This morning Mother Ivonne took all of our donated items that we brought as a team and it was incredible to see how much stuff we all brought. There were 50 pairs of shoes, suitcases full of clothes, school supplies, medicine, and various other needed items.
After lunch we all watched the second to last World Cup game of Germany vs. Uruguay. Mother Ivonne, who is German, had her German flag hanging up and was wearing her Germany gear over her black habit. It was a fun time and the kids were so into the game, oohing and awing, cheering and grumbling with every play.
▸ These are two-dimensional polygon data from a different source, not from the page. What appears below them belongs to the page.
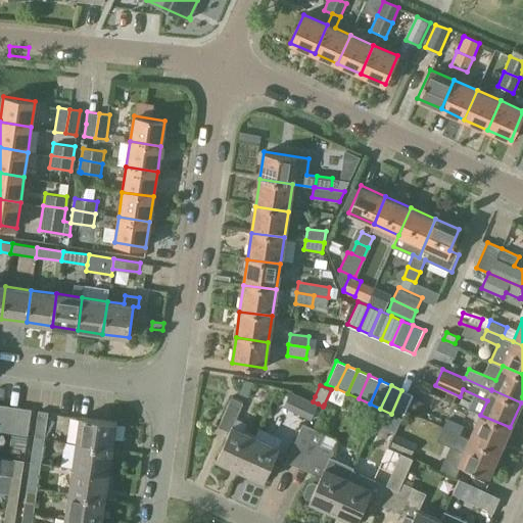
[(401,390),(391,414),(402,418),(413,394),(401,390)]
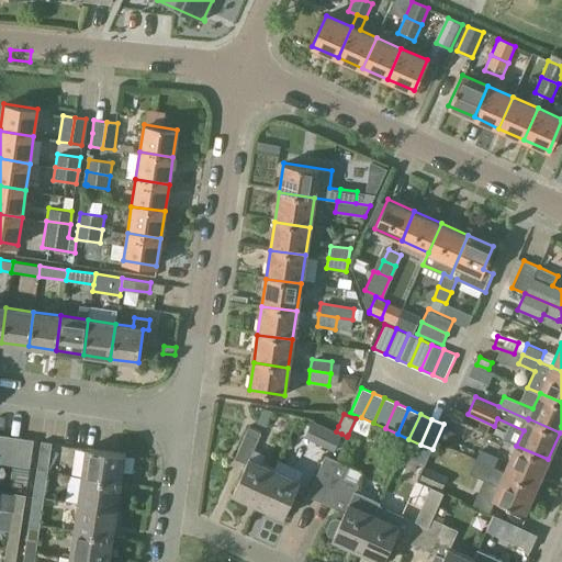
[(248,427),(234,459),(246,464),(249,457),(250,458),(261,433),(248,427)]
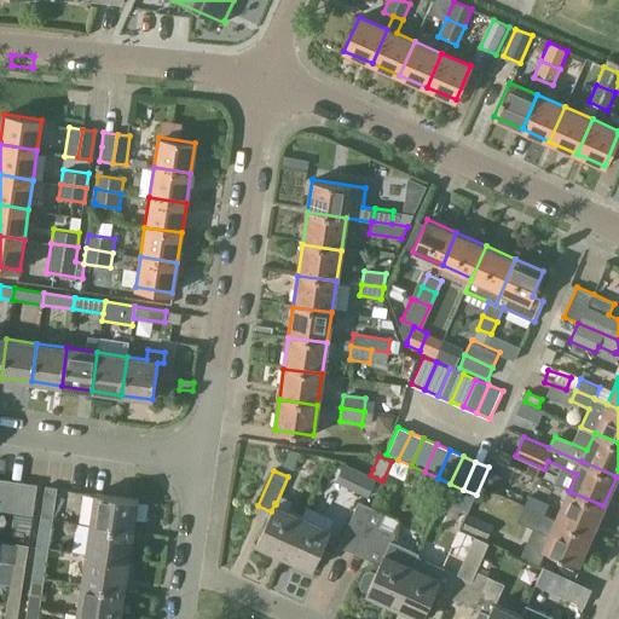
[(371,487),(376,478),(370,475),(366,474),(363,482),(358,492),(366,497),(371,487)]
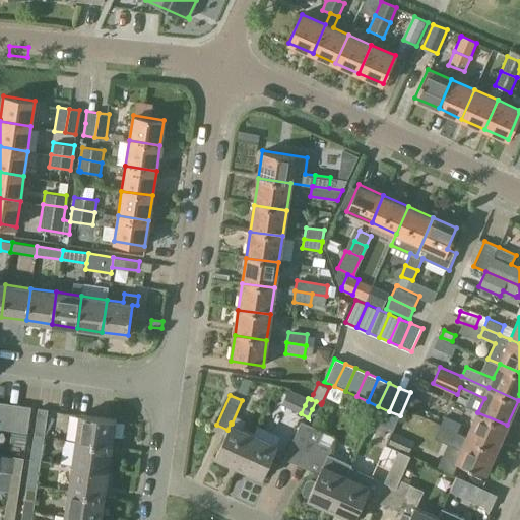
[(14,431),(18,404),(7,403),(3,429),(14,431)]
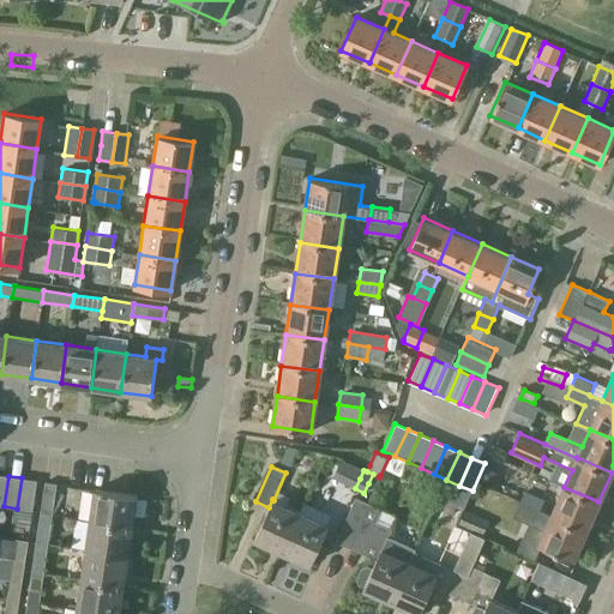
[(22,477),(17,509),(32,511),(36,480),(22,477)]
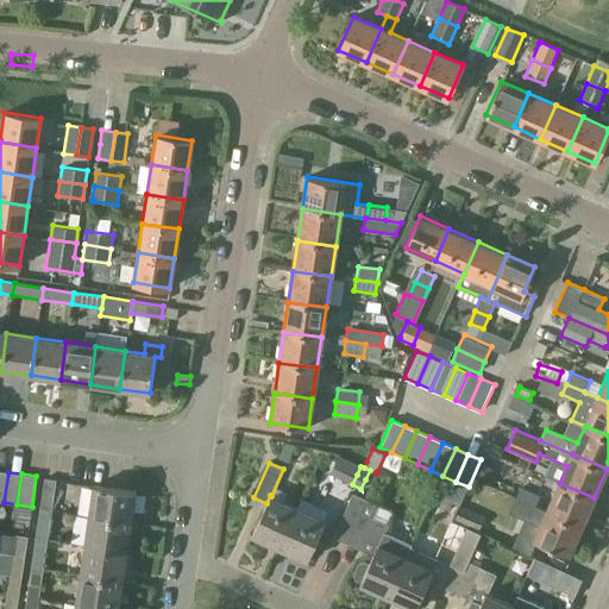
[(44,478),(39,508),(51,510),(56,479),(44,478)]
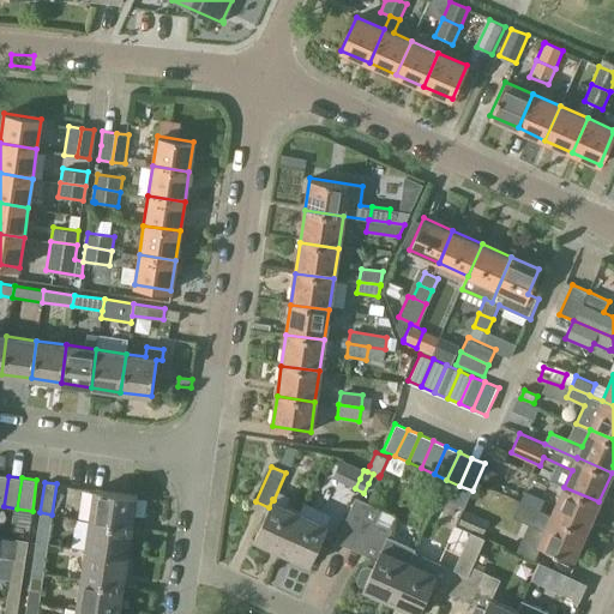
[(552,515),(587,529),(599,501),(564,487),(552,515)]
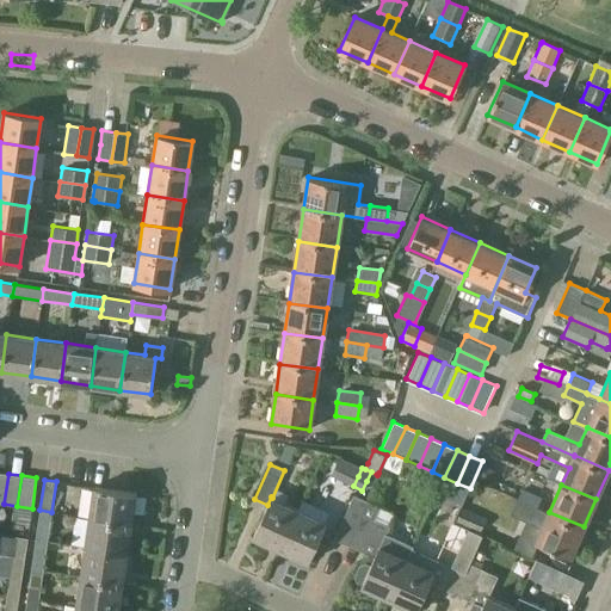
[(90,518),(131,524),(135,493),(93,487),(90,518)]
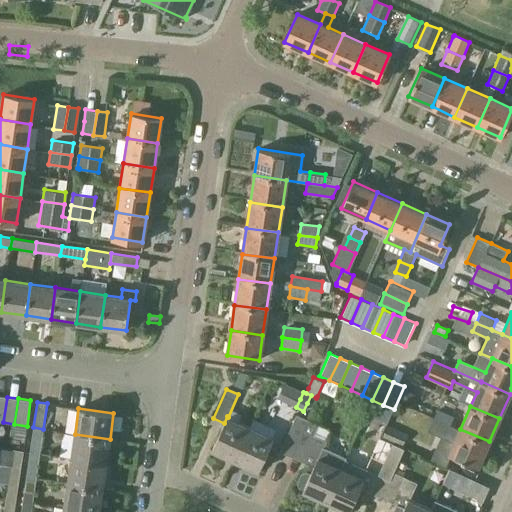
[(437,409),(434,418),(449,424),(451,425),(455,416),(437,409)]
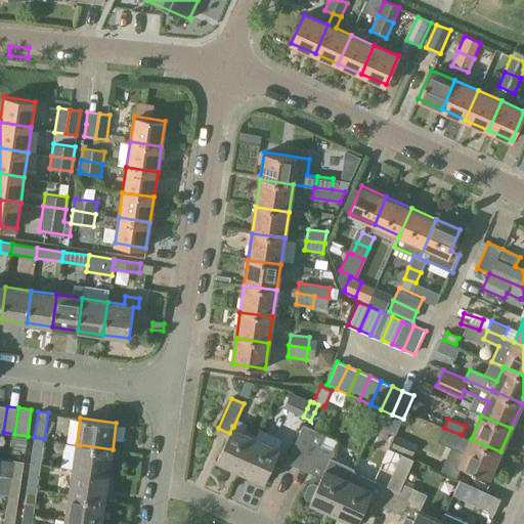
[(217,461),(241,471),(256,437),(232,426),(229,433),(217,461)]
Afterward, we had time to hang out and play outside and had so much fun. I spent about an hour chatting with Gloria, one of the teenagers, and she was able to practice her English while I practiced my Spanish. While we were chatting, Kevin, who I am very close to from last summer, came over and just plopped down in my lap and stayed there most of the afternoon. Kevin has a cleft palette and isn’t able to talk, but he can make sounds. I’ve spent so much time with him that I’ve learned how to understand his special language. Kevin has 2 older sisters, but they were placed in another orphanage a few months ago. I was also close to them from last year and was sad that I couldn’t see them this year. I was most sad for Kevin though. What little he had of a family is now gone and I can’t imagine what that is like. It’s not something a 7 year old should have to deal with. While we were sitting and playing together he pulled my head next to his with his hand and gave me a kiss on the cheek. For a moment, it was as if time was standing still and everything else in the world had disappeared. It left me completely content, and yet as I write this, I can’t help but feel heartbroken to realize that in a few days, I too will have to leave him. There is nothing I can do to change that, and I suppose my only comfort is knowing that there is also nothing that can take away this time we have together and the special bond that we share.